I shot the tree and made sure i had a good sized bulb close to the center of the frame. The bulb was gold when i shot it and my goal was to keep some of the reflections and make it look natural.
I opened the logo in a seperate window in photoshop and using the move tool dragged it onto my tree image. I used free transform, holding the shift key down to constrain the proportions, to make it fit to the size of the bulb. Also to help with this i lowered the logo layers opacity so i could see the bulb size clearly.
I then changed the logos layer mode to hue (modes are in the top left hand corner of the layers pallete). This made the two layers blend and look natural. It killed the white in the logo however so i duplicated the logo layer and changed the logo copy layers mode to normal.

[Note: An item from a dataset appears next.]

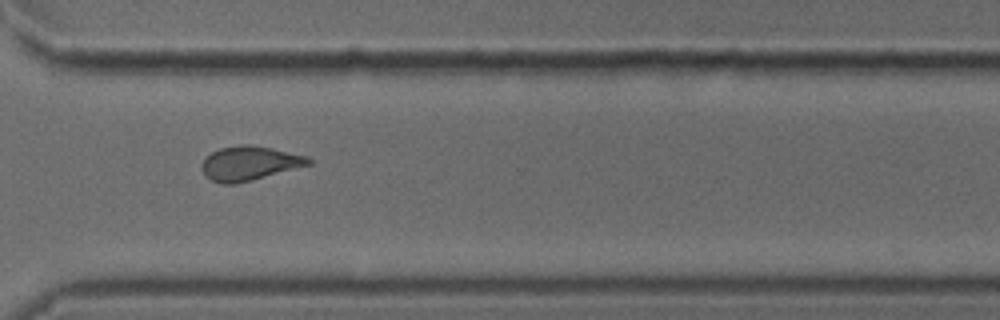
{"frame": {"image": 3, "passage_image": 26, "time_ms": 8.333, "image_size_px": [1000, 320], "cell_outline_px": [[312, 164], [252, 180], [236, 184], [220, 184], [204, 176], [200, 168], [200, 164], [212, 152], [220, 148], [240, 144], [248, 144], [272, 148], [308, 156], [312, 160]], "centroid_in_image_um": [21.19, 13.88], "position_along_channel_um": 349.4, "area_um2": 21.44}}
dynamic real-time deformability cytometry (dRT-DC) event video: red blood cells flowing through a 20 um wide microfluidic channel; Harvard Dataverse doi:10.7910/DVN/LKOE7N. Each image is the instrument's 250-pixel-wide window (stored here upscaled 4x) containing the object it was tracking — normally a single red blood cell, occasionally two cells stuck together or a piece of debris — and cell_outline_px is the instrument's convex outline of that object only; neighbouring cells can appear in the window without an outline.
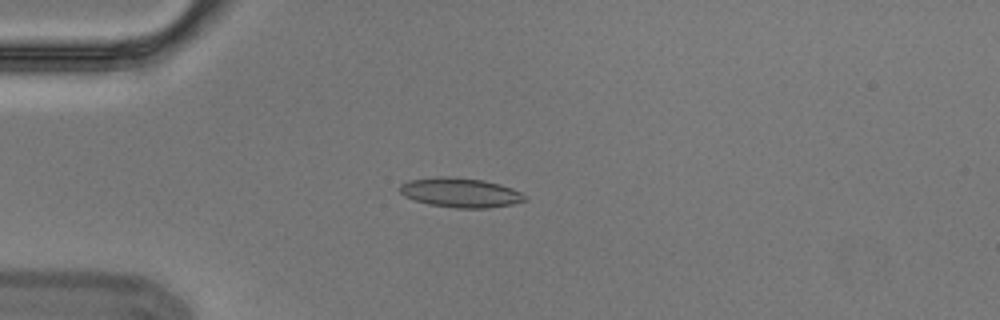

I selected the white in the logo, did a select inverse, and hit delete to get rid of all but the white. I then lowered the opacity of this layer to 56% so it too would blend but still remain white.
Lastly i retouched some of the distracting reflections out of the bulb and placed a vignette on the outside of the image.

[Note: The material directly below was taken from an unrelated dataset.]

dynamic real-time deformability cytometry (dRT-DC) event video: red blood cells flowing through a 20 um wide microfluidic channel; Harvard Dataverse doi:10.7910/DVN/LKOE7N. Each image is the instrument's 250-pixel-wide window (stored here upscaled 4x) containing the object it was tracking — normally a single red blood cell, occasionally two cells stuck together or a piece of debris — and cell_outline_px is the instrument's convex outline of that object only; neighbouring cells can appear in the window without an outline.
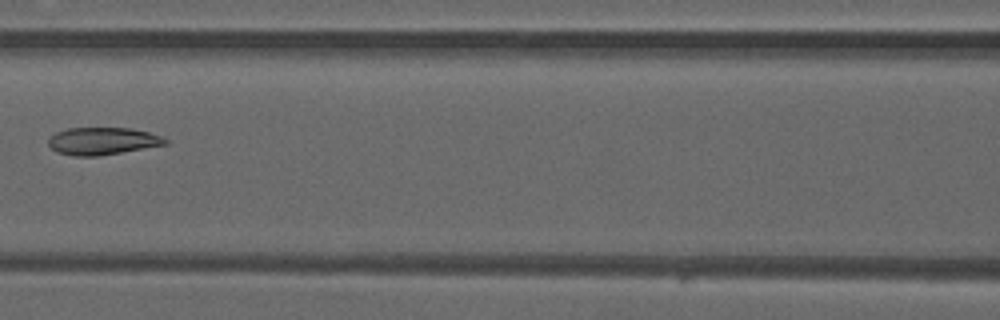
{"species": "common noctule bat (a hibernating species)", "species_latin": "Nyctalus noctula", "temperature_condition": "warm", "stored_images_in_passage": 4, "camera_frame_rate_fps": 3000, "um_per_image_px": 0.085, "animal": {"sex": "male", "forearm_length_mm": 52.5}, "frame": {"image": 1, "passage_image": 4, "time_ms": 1.0, "image_size_px": [1000, 320], "cell_outline_px": [[168, 144], [96, 156], [76, 156], [56, 152], [48, 144], [48, 140], [56, 132], [68, 128], [132, 128], [148, 132], [160, 136], [168, 140]], "centroid_in_image_um": [8.7, 11.98], "position_along_channel_um": 157.9, "area_um2": 18.44}}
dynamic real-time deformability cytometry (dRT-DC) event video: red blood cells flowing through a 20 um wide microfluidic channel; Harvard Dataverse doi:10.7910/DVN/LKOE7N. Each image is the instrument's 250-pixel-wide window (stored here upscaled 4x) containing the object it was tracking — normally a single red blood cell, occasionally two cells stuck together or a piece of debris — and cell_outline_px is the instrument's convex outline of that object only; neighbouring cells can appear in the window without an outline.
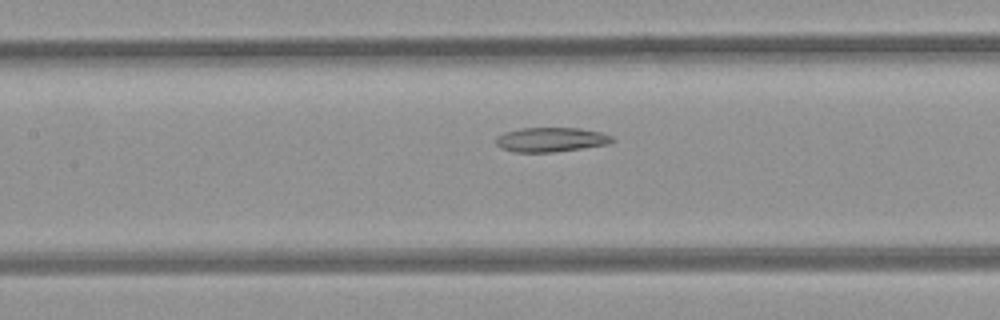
{"species": "common noctule bat (a hibernating species)", "species_latin": "Nyctalus noctula", "temperature_condition": "room temperature", "stored_images_in_passage": 30, "camera_frame_rate_fps": 3000, "um_per_image_px": 0.085, "animal": {"sex": "female", "body_mass_g": 21.9}, "frame": {"image": 1, "passage_image": 13, "time_ms": 4.0, "image_size_px": [1000, 320], "cell_outline_px": [[616, 140], [608, 144], [552, 152], [516, 152], [500, 148], [496, 144], [496, 136], [504, 132], [520, 128], [580, 128], [600, 132], [612, 136]], "centroid_in_image_um": [46.81, 11.86], "position_along_channel_um": 160.6, "area_um2": 16.53}}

Wednesday, November 15, 2006
selections of people on white
This photo was one of 16 or so that i wanted to strip together to make one large group photo.
I started by selecting the white background.
I used the magic wand tool with a tolerance of about 30 (lower this if the selection goes into your photo) and clicked on the background.
then hold down the shift key to add to your selection.
I get as much as possible selected with the magic wand and lasso and then fine tune any problem areas in quick mask mode (Q).
Once i am happy with the selection i select-modify-expand (2 or 3 pixels).
I then select-feather (1 pixel).
Next select-inverse.
I can then grab the person (selected) with the move tool and drag them into a new document that i have made for the group.
If you just wanted a white background in the original photo you could have just filled the background with white before the select-inverse step.
Hair, obviously, is the hard part. Thank goodness these people wore hats.